(Items from a data source)
++++

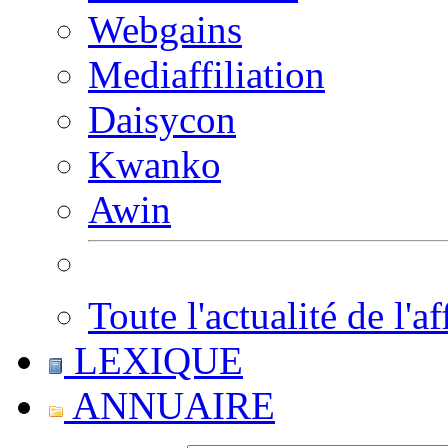
Webgains
Mediaffiliation
Daisycon
Kwanko
Awin
Toute l'actualité de l'af
LEXIQUE
ANNUAIRE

++++

> _Your objective_
Pull out every line of text from the rows above, copying each one word for word. Leave the pictures out of your answer.

> _Result_
Webgains
Mediaffiliation
Daisycon
Kwanko
Awin
Toute l'actualité de l'af
LEXIQUE
ANNUAIRE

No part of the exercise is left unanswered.